Bild: „Furchtbar, immer diese Behinderten!“: Das sagt Maria gern, wenn sie …
Der Grad an geistiger Behinderung wird mit IQ-Tests ermittelt. IQ-Tests
sind schon unter optimalen Bedingungen umstritten, in der Praxis sind sie
bisweilen grandios grotesk.
Stefan stammt aus der Ulmer Gegend. 44 Jahre lang lebte er mit seinem Vater
auf dem Dorf, umgeben von Kuhställen und Wiesen. Dann erkrankte sein Vater
und wurde pflegebedürftig, also kümmert sich jetzt seine Schwester.

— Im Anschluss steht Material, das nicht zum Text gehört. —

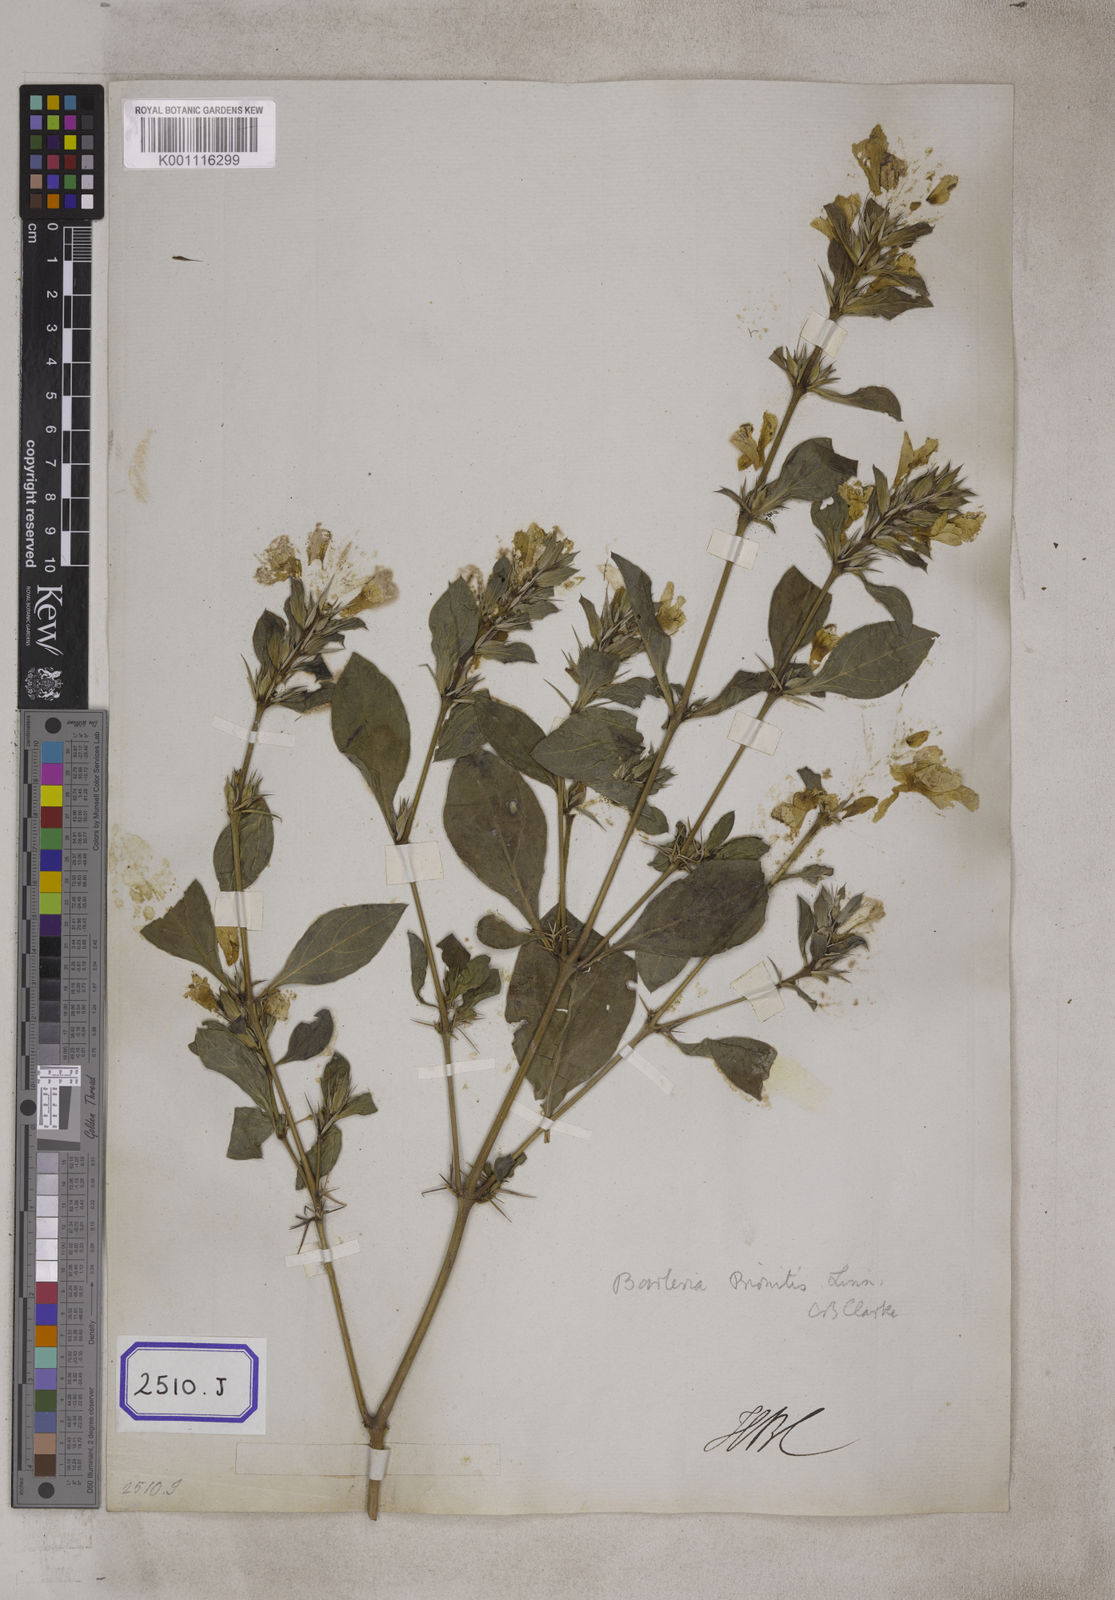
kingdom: Plantae
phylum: Tracheophyta
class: Magnoliopsida
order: Lamiales
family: Acanthaceae
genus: Barleria
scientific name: Barleria prionitis
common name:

Die
Schwester lebt in Berlin, sie wollte ihn in der Nähe haben, so kam Stefan
zu uns, in die große Stadt: Er, der sich der Tatsache, dass überhaupt mehr
als 500 Menschen auf dieser Welt leben, wahrscheinlich nur rudimentär
bewusst war.
Zur Ermittlung seines Hilfebedarfs wurde er getestet. Das erwies sich als
schwierig, weil Stefan sehr starken Dialekt spricht, den die Berliner
Gutachterin nicht verstand; und weil er auf die Frage, wo er wohne, „Beim
Frett“ antwortete, nahm sie an, er wisse nicht einmal, wo er genau gelebt
habe, bisher. Sie wusste nicht, dass sein Vater Alfred hieß und
entsprechend „Frett“ genannt wurde. Jetzt heißt es in dem Schreiben, er sei
über seine bisherigen Lebensumstände kaum orientiert gewesen. Mei, so
isches halt, würde Stefan sagen.
Wenn ich in meiner Gruppe frage, warum die Bewohner glauben, dass sie hier
sind, in einer betreuten Wohneinrichtung, antwortet Kalle, der kognitiv
fitteste: „Weil ich ein bisschen doof bin.“ Die anderen sagen Sachen, die
mit ihrer Behinderung nichts zu tun haben, aber trotzdem stimmen. „Weil das
ist mein zu Hause“ zum Beispiel oder „weil meine Mama alt ist“ oder „al…
komm ich nicht klar“.
Es sind praktische Gründe, die ihnen einfallen, und die mich zu der Annahme
bringen, geistig Behinderte würden jene Menschen genannt, die mit den
Zumutungen des Lebens schlechter zurechtkommen als der Durchschnitt
(entsprechend werden sie auch viermal häufiger seelisch krank im Vergleich,
sagt man).
Diese Zumutungen sind nicht unbedingt objektiv, sie ergeben sich aus einer
persönlichen Sicht. Am deutlichsten wurde mir dieser Umstand bei Markus
bewusst.
## Er war, was er war
Markus ist mit dem Sturge-Weber-Syndrom diagnostiziert. Ein rötlich-blau
schimmerndes Geschwulst zieht sich über die komplette linke Gesichtshälfte
und mündet in seiner Oberlippe, die riesig ist, so riesig, dass sie ihm
über das Kinn hängt. Die meisten erschauern unwillkürlich, wenn sie ihn
sehen. Allein sein Aussehen macht ihn zum Behinderten, die meiste Zeit ist
ihm die Welt da draußen mit Ekel begegnet.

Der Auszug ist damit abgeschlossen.